In Blood Meridian the main protagonist is an observatory vessel for the narrator. The Kid and we bear witness to lawlessness and gruesome crimes, which often occur for no reason. Comparing Blood Meridian to Red Dead Redemption 2 in this sense creates a paradox, as the justifications to mis-behave in the game are clearly defined. Missions and random events tend to offer a binary choice, it’s you or the other fella. While similar to Rockstar’s other sandbox epic, GTA V, in construct, Red Dead Redemption 2 is more nuanced, as consistently robbing and committing murder on passers-by and civilians alters a sliding outlaw scale. The redder your rating on the scale is, the more immoral you are, and this rating alters elements of the story and suitably inhibits your ability to do certain things. Alternatively, should you choose a different path, you are rewarded for acts of chivalry and generosity.
So far, with a third of the game complete, my outlaw rating is ‘balanced’, so I’m going to assume my soul has yet to be completely corrupted by violent temptation. I’m yet to turn gun on any women or ‘non-whites’. This probably speaks to my ‘fucking liberal’ views. But lord, I have sinned too. Shooting a horse, albeit accidentally, put me on a bit of a downer. Nonetheless, perfectly executing a stealth kill makes me react like Limmy killing a hundred villagers in a Minecraft deathpit. I also take immense joy in killing a member of the rival O’Driscoll gang, because they have it coming. Riding up behind a stranger on a path, and at point blank range, literally blowing his head clean off with a sawn-off shotgun or lassoing and looting him, then leaving him tied up in the tall grass squealing for help was fun, well, until a witness grassed me up and I had to dispose of them too.
The argument against including Red Dead Redemption 2 in the canon with Blood Meridian is that the former isn’t attempting to be a serious artistic proposition. You can pimp your saddle, give your horse a Mohawk and can attain absurd gun upgrades which break through the authenticity of the game’s physics and world, which, broadly, are rooted in reality. Your mortality, as is that of your horse, is very fragile. You have to maintain Arthur’s health and that of your horse by feeding it, you need to rest periodically and wear the correct attire for each environment.

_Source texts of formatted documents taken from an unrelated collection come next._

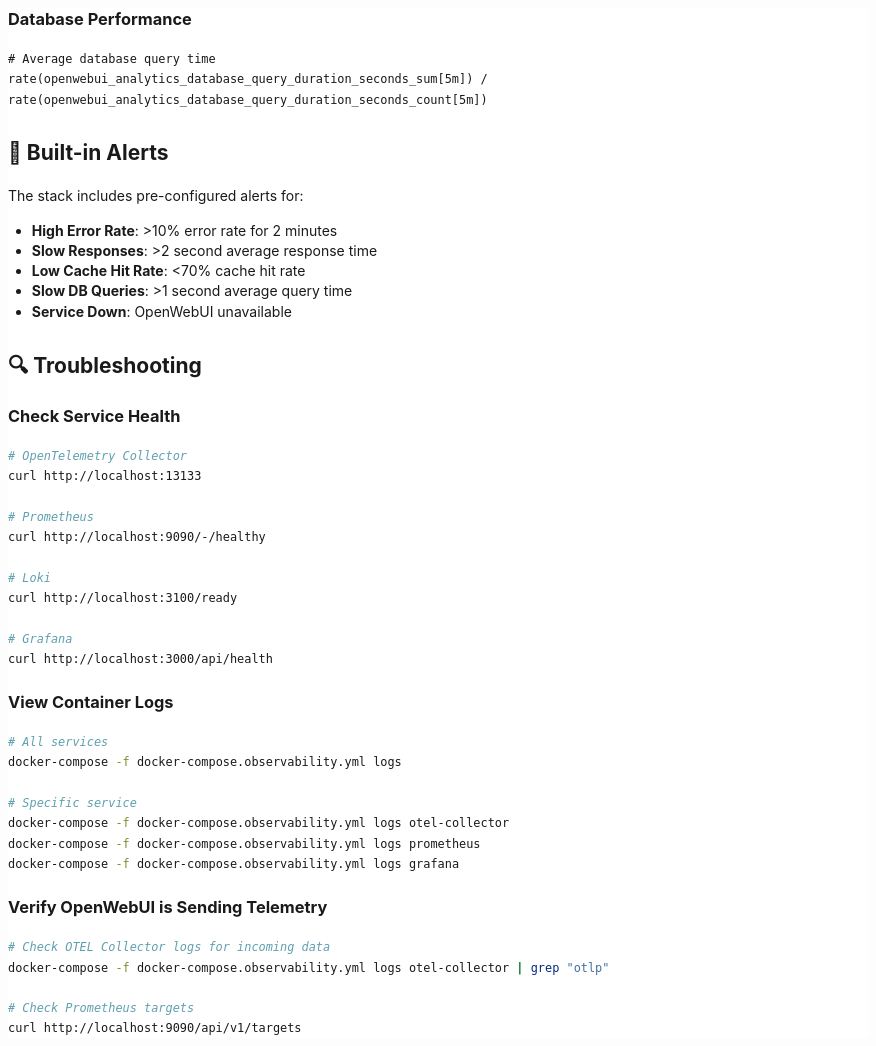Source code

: ### Database Performance
```promql
# Average database query time
rate(openwebui_analytics_database_query_duration_seconds_sum[5m]) /
rate(openwebui_analytics_database_query_duration_seconds_count[5m])
```

## 🚨 Built-in Alerts

The stack includes pre-configured alerts for:

- **High Error Rate**: >10% error rate for 2 minutes
- **Slow Responses**: >2 second average response time
- **Low Cache Hit Rate**: <70% cache hit rate
- **Slow DB Queries**: >1 second average query time
- **Service Down**: OpenWebUI unavailable

## 🔍 Troubleshooting

### Check Service Health
```bash
# OpenTelemetry Collector
curl http://localhost:13133

# Prometheus
curl http://localhost:9090/-/healthy

# Loki
curl http://localhost:3100/ready

# Grafana
curl http://localhost:3000/api/health
```

### View Container Logs
```bash
# All services
docker-compose -f docker-compose.observability.yml logs

# Specific service
docker-compose -f docker-compose.observability.yml logs otel-collector
docker-compose -f docker-compose.observability.yml logs prometheus
docker-compose -f docker-compose.observability.yml logs grafana
```

### Verify OpenWebUI is Sending Telemetry
```bash
# Check OTEL Collector logs for incoming data
docker-compose -f docker-compose.observability.yml logs otel-collector | grep "otlp"

# Check Prometheus targets
curl http://localhost:9090/api/v1/targets
```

If you’re out-manned and or outgunned, you’ll often perish, unless you can flee. Falls from a height are often fatal, and apex predators bite back with a vengeance. So far I’ve succumbed to all.
Red Dead Redemption 2 is a technical marvel, and I’d argue argue its technical accomplishment makes it an artistic one. Visually this game has the most impressive level of detail I’ve experienced in a game. Sunsets are events, the mountains are intimidatingly steep and rugged, rocks crumble under your feet, the snow crunches under your feet and drifts in the wind, the swampland’s mud is as gnarly and sticky as the air is thick, the sounds of nature and wildlife, as well as an unobtrusive score, enhance the bucolic aesthetic, where nature’s perpetual threat is overawed by its beguiling beauty.
As I roam free in Red Dead Redemption 2, to kill another passer-by or hunt a legendary animal, I’m reminded of the fiddler at the end of Blood Meridian, who, metaphorically, represents humanity’s relentless capacity for savageness. Through different mediums, these two Westerns do what the genre always should – implicitly state that nature does not make savages of men, it liberates our nature.